Combinée au coaching à l’ancienne et à un recrutement qui ne se modernise que lentement, sous l’impulsion du jeune Joseph Braillard (l’enfant d’un ami de la famille Bayat, passionné de football), la stratégie du moindre coût atteint ses limites. Le discours du dirigeant, autrefois séduisant jusqu’aux oreilles des politiciens de haut vol et des Diables Rouges, peine désormais à convaincre son propre public, qui multiplie les chants et les actions à son encontre au fur et à mesure des résultats décevants qui s’accumulent. Présenté de longue date comme un communicant hors pair, Mehdi Bayat réalise peu à peu que son discours devient inaudible pour ses fans, particulièrement les plus investis, rassemblés derrière la plume acerbe du groupe Storm Ultras sur les réseaux sociaux. Le nouveau partenaire américain, David Helmer, est envoyé en pacificateur dans les semaines qui suivent son arrivée au sein de l’actionnariat du club, mais les actes trop rarement visibles qui accompagnent son discours ne font que créer la sensation qu’il est avant tout là pour protéger Mehdi Bayat, les décisions du club étant désormais signées par le «board» et non plus par l’unique CEO.

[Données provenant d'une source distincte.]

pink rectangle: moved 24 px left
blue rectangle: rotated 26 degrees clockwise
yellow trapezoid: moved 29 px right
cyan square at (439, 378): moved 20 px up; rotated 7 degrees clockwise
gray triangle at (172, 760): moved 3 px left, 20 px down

Edward Still n’en revient toujours pas. Même pour son prétendu retour dans l’ombre, Mehdi Bayat n’a pu s’empêcher de lui voler la vedette à son arrivée au Sporting.

Les saisons des tempêtes

Les temps sont tumultueux, et les tempêtes de plus en plus fréquentes. Depuis la première, qui avait secoué le stade du Pays de Charleroi le jour d’un match à huis clos –crise sanitaire oblige– contre Eupen. Ce jour-là, les supporters pourtant privés de tribune étaient montés sur la pelouse, exigeant la venue de Mehdi Bayat sous peine d’empêcher le match d’avoir lieu. Les pourparlers puis le bon début de saison suivante ont mis la colère au frigo, mais elle en est ressortie rapidement, avec de plus en plus de fréquence et de virulence. Un match perdu dans un climat délétère contre Courtrai pour une des dernières sorties sous les ordres d’Edward Still, une rencontre suivante carrément arrêtée contre Malines, puis de nouveaux remous, même quand l’icône des tribunes Felice Mazzù était revenu à la barre.

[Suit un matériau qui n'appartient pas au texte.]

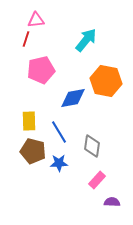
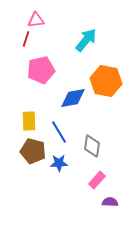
purple semicircle: moved 2 px left
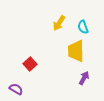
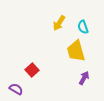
yellow trapezoid: rotated 15 degrees counterclockwise
red square: moved 2 px right, 6 px down
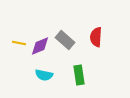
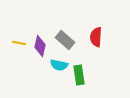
purple diamond: rotated 55 degrees counterclockwise
cyan semicircle: moved 15 px right, 10 px up
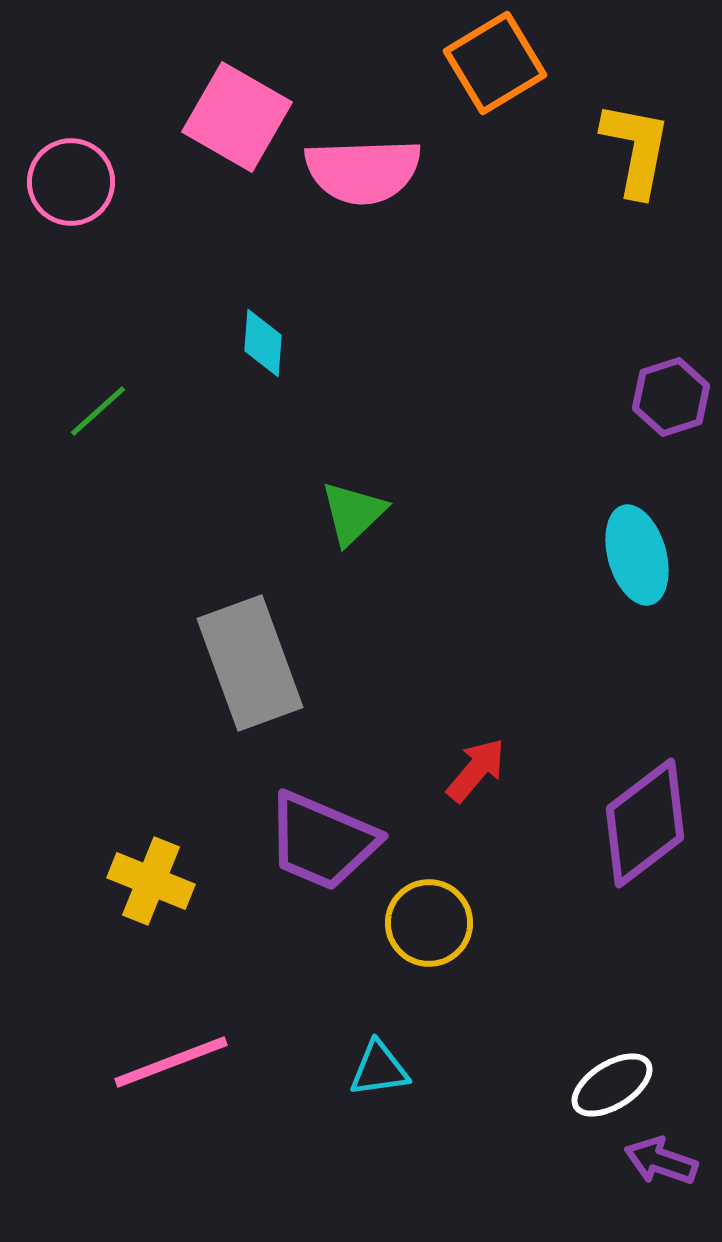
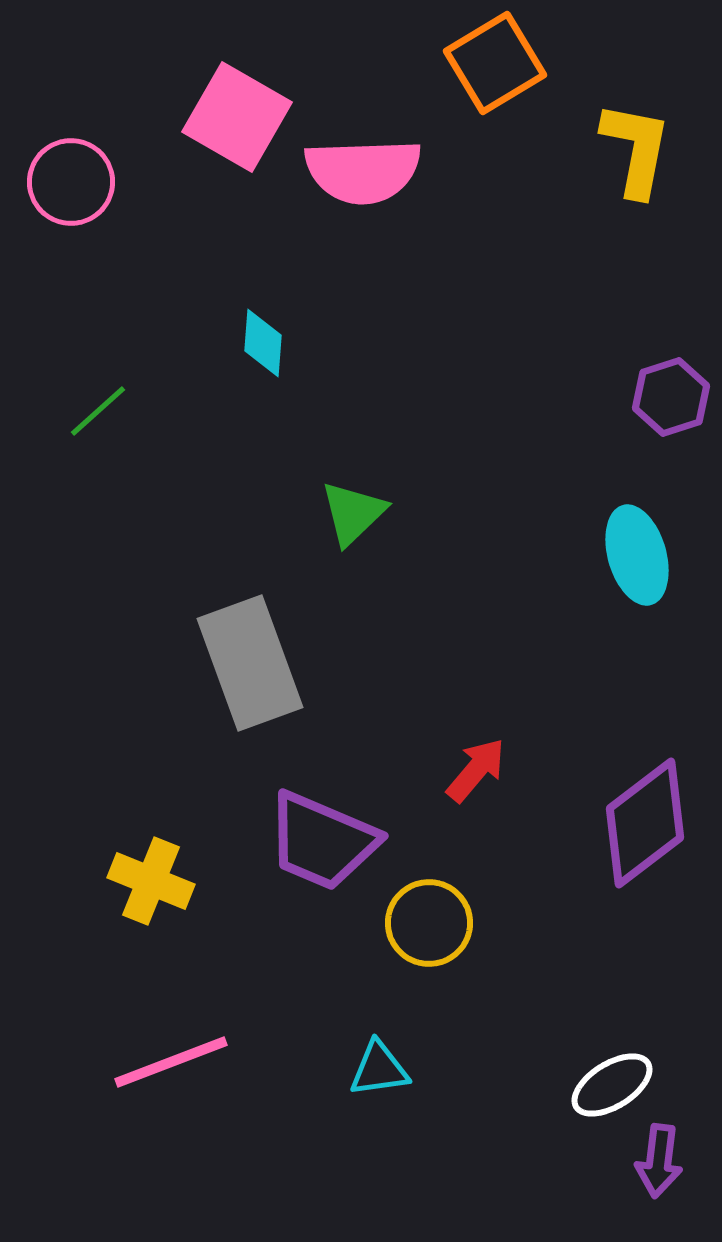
purple arrow: moved 2 px left; rotated 102 degrees counterclockwise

Dépeint en parrain d’une mafia d’agents de joueurs par ses propres supporters, suspecté de privilégier leur intérêt à celui de la réussite sportive de son Sporting, Mehdi Bayat est désormais bien loin des tapis rouges européens du début de la décennie. Celui que beaucoup considéraient alors comme l’homme le plus puissant du football belge doit désormais partager le pouvoir dans ses propres bureaux zébrés, même s’il continue à se réserver l’ivresse des bons coups du mercato, son moteur majeur dans le grand jeu du ballon rond qu’il espère bientôt faire vrombir à nouveau en dénichant l’attaquant qu’il manque à ses coachs depuis deux ans. Après tout, si on connaît les bonnes personnes, rien n’est hors de portée. Pas même une photo où Paul Magnette et Georges-Louis Bouchez ont l’air heureux d’être ensemble.